## DIRECTIVE:
Find the word "στην" in the data, then copy each line where it is found.

Top of INFORMATION SUPPLIED

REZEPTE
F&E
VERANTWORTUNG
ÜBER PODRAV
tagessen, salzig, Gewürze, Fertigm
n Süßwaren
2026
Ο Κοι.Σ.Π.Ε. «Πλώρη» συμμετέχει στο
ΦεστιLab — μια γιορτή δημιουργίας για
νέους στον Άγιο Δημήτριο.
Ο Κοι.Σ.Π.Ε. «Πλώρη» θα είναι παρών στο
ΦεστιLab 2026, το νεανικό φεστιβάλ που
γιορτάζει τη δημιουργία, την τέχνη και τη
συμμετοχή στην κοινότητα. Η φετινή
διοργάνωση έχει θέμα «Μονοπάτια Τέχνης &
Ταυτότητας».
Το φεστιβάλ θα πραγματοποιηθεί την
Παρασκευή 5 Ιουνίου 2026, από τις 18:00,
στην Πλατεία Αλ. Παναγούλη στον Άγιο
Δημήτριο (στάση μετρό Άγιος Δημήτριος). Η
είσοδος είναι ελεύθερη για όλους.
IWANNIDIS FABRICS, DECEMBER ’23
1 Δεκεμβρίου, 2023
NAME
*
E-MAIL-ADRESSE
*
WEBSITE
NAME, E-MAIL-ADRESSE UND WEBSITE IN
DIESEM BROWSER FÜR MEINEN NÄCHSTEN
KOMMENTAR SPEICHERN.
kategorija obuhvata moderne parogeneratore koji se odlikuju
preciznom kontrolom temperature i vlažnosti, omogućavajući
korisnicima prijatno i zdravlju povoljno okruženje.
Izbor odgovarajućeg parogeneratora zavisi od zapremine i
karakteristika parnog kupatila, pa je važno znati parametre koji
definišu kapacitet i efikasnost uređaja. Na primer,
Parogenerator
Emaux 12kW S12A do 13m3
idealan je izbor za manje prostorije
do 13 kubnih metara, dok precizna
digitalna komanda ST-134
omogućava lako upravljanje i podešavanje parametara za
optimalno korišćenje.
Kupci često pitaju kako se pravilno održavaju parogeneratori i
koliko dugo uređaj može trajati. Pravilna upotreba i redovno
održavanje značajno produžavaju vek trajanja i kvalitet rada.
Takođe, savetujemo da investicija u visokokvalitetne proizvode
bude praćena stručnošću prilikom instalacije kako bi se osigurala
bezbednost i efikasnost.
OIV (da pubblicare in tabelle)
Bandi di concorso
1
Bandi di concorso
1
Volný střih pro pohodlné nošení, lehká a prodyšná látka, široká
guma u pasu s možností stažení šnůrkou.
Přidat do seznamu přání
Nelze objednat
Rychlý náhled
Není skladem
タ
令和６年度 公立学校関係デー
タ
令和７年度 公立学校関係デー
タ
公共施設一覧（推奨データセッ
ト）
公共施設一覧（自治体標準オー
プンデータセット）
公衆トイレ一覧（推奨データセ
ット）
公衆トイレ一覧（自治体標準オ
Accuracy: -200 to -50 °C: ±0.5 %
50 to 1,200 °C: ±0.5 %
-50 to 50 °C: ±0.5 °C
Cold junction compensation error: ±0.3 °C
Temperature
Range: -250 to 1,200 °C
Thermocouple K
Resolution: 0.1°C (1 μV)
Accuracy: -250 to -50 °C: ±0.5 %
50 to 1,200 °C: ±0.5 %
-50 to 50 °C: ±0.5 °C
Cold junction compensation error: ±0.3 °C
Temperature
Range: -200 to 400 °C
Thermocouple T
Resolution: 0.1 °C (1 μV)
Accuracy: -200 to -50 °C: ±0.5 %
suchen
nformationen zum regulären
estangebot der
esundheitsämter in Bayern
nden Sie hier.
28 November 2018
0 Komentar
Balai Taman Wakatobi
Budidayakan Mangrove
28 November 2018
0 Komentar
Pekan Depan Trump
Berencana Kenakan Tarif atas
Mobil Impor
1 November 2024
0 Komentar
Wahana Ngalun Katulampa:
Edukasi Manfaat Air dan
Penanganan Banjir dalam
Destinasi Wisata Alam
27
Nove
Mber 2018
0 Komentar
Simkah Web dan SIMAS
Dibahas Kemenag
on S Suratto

Bottom of INFORMATION SUPPLIED

## WRITTEN RESPONSE:
συμμετοχή στην κοινότητα. Η φετινή
στην Πλατεία Αλ. Παναγούλη στον Άγιο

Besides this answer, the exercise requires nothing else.